Directions: Write out the text of every record below line for line, without changing anything, and leave the pictures out of your answer.

* * * * * * *

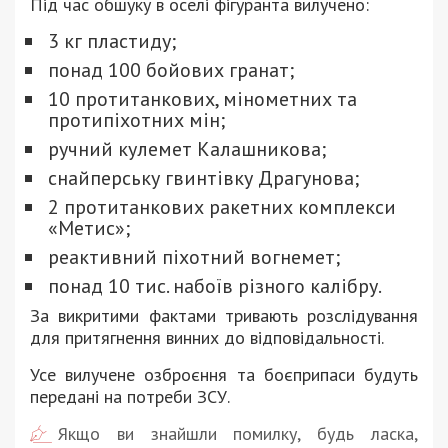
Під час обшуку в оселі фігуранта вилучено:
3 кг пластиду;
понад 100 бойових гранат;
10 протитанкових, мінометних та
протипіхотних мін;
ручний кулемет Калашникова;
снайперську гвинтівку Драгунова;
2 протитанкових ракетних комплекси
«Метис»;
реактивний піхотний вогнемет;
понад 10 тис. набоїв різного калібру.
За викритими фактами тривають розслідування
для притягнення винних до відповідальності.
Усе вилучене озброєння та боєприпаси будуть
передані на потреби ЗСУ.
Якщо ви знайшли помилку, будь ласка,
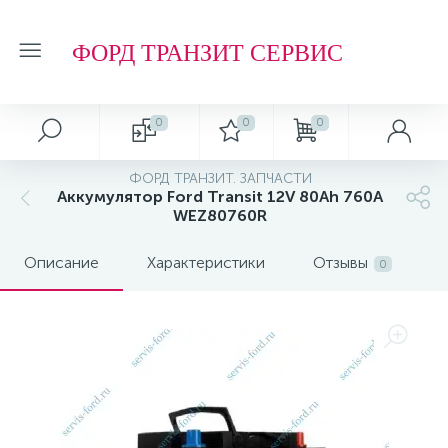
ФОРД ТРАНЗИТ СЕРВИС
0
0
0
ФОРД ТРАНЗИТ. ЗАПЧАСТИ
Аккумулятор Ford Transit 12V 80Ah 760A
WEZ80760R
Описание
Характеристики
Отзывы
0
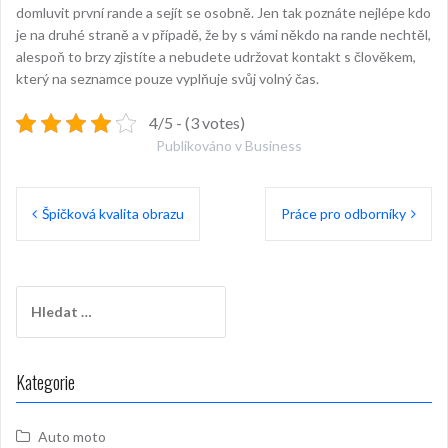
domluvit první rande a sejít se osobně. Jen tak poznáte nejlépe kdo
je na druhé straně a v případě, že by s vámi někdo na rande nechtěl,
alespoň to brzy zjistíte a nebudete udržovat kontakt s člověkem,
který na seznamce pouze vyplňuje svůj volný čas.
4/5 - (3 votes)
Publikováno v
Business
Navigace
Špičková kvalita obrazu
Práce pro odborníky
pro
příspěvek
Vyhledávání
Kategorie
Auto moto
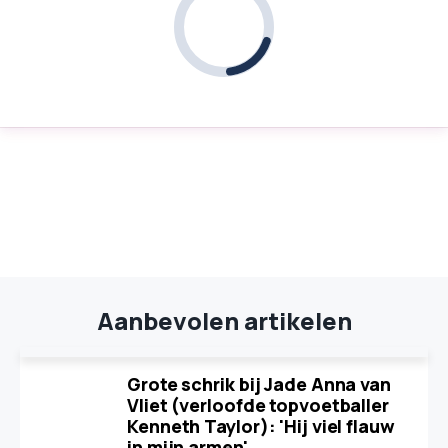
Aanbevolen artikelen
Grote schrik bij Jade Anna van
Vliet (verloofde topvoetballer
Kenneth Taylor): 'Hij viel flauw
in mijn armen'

* * * * * * *

Answer area:
Під час обшуку в оселі фігуранта вилучено:
3 кг пластиду;
понад 100 бойових гранат;
10 протитанкових, мінометних та
протипіхотних мін;
ручний кулемет Калашникова;
снайперську гвинтівку Драгунова;
2 протитанкових ракетних комплекси
«Метис»;
реактивний піхотний вогнемет;
понад 10 тис. набоїв різного калібру.
За викритими фактами тривають розслідування
для притягнення винних до відповідальності.
Усе вилучене озброєння та боєприпаси будуть
передані на потреби ЗСУ.
Якщо ви знайшли помилку, будь ласка,
ФОРД ТРАНЗИТ СЕРВИС
0
0
0
ФОРД ТРАНЗИТ. ЗАПЧАСТИ
Аккумулятор Ford Transit 12V 80Ah 760A
WEZ80760R
Описание
Характеристики
Отзывы
0
domluvit první rande a sejít se osobně. Jen tak poznáte nejlépe kdo
je na druhé straně a v případě, že by s vámi někdo na rande nechtěl,
alespoň to brzy zjistíte a nebudete udržovat kontakt s člověkem,
který na seznamce pouze vyplňuje svůj volný čas.
4/5 - (3 votes)
Publikováno v
Business
Navigace
Špičková kvalita obrazu
Práce pro odborníky
pro
příspěvek
Vyhledávání
Kategorie
Auto moto
Aanbevolen artikelen
Grote schrik bij Jade Anna van
Vliet (verloofde topvoetballer
Kenneth Taylor): 'Hij viel flauw
in mijn armen'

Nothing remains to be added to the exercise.